The day you told me that I was not the daughter you wanted was the day that broke me. I remember sitting helpless in the back of your car as you said in your calm voice that I was a disappointment. That I didn’t love you and I could never be what you wanted me to be. I was twelve, and to this day I don’t know what you hoped to get out of belittling your twelve year old daughter. You yelled when I didn’t tell you what was going on, and you yelled when I did. You told me that I was filled with self pity and I was selfish. You didn’t want me to ask for anything from you so I never asked. When I did things without telling you, I got lectured and belittled until I just stopped participating in life at all. As I got older and became independent by fifteen and a half, you told me I was immature, when my maturity was the only part of my personality I was still proud of. When I took over the parent role after mom moved you told me that I didn’t do enough to help and I was ungrateful. I felt trapped. Every decision I made was the wrong one and I dreaded being at home but I couldn’t get out without dealing with more emotional abuse.
Things have gotten better, I’m sure you’ve noticed. Recently you seem less stressed out, and I am happier. I watch my words less, but we still don’t have a relationship at all. I’m still insecure. I still have trust issues. My relationship with my boyfriend is suffering because of that and my relationship with mom hasn’t healed either. Because I never knew what reaction I would get from you, I feel like I never know what reaction I’m going to get from anyone. You hurt me deeply and I’m not sure when these scars will go away. I need to start now.
The positive changes I see in you and in myself tell me that we can both move past who we used to be. Like I said, I’m not better yet. I know you still feel like I’m not the best daughter, that maybe I’m ungrateful sometimes but I hope you can see that I’m trying so hard to change.
I can’t erase what happened.
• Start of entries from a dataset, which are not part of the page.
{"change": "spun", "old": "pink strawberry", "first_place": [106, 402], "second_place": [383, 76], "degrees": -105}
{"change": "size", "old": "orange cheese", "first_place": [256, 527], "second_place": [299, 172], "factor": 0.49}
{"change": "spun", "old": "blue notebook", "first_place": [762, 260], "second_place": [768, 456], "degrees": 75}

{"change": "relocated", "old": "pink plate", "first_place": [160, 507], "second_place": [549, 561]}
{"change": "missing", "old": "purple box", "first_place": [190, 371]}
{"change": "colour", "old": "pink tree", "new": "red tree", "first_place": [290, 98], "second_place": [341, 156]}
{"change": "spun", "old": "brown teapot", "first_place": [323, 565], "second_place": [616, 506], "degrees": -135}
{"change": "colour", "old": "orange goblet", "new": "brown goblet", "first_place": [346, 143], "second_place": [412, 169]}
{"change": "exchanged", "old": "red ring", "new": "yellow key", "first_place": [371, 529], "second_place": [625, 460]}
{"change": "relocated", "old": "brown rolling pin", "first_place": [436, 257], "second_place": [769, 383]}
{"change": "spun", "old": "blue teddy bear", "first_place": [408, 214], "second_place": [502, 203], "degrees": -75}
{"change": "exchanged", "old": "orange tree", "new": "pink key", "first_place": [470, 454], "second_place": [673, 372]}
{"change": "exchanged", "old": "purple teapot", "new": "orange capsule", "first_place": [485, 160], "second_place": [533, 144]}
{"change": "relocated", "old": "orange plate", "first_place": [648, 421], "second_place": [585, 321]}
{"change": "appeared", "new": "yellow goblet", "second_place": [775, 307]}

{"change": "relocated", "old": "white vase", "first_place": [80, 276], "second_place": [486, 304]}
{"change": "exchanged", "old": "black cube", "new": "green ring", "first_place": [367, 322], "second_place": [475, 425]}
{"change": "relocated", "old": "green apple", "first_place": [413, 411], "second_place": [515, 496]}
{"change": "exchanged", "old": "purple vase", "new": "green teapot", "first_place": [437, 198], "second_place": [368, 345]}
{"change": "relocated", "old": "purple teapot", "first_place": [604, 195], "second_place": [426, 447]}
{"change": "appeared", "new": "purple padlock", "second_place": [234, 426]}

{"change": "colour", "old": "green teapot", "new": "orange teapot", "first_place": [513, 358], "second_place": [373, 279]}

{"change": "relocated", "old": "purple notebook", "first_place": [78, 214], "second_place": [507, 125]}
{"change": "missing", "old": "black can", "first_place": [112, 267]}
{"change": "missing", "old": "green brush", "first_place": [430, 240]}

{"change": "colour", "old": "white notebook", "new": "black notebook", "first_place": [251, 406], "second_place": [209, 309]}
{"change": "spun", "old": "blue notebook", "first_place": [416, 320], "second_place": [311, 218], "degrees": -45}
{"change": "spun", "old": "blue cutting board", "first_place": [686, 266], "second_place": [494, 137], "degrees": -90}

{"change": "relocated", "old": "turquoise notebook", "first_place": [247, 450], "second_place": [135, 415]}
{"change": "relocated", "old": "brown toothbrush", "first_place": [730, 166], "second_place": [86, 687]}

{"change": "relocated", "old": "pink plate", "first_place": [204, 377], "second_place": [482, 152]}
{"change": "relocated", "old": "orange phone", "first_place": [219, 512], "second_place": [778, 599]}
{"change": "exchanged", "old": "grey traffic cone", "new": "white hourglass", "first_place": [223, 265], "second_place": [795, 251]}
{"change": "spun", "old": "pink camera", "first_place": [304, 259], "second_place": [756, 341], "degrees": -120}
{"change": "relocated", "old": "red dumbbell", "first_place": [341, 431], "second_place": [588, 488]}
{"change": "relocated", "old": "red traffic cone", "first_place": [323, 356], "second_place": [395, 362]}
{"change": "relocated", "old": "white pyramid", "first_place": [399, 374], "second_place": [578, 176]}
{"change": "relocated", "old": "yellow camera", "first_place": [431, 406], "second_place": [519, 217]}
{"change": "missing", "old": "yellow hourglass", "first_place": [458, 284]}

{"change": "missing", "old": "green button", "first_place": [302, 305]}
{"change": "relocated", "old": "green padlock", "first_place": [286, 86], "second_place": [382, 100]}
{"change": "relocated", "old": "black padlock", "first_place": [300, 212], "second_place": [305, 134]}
I can’t erase the emotional abuse and I can’t erase the fact that I ignored you throughout my teenage years. I can’t ignore it either, as so much of who I am is surrounded by this cloud, but I want to understand it. I have been able to see that you acted that way because of stress. I know that it was from my sister’s mental illness and you transitioning to being what is essentially a single parent. I know you were expanding your business and stressing out because you had to stop doing what you love. I know you hated coming home after working all day to a daughter who was afraid of you. I finally can understand this, and I hope you will be able to someday understand my side of things as well.
I’m done being bitter. I want a father figure in my life, I need a parent in my life. I am tired of playing the role of my own guardian because I’m only 18. I want a positive relationship with you. I want to stop feeling like I have no family. I want you to be happy again, like you were when our family is whole. I want to be able to take the bags from under your eyes and give back the moments you missed when you should have-could have been raising your daughter.
I am forgiving you because I think we both need the family that we’ve been missing out on over the last seven years. I hope you can forgive me too.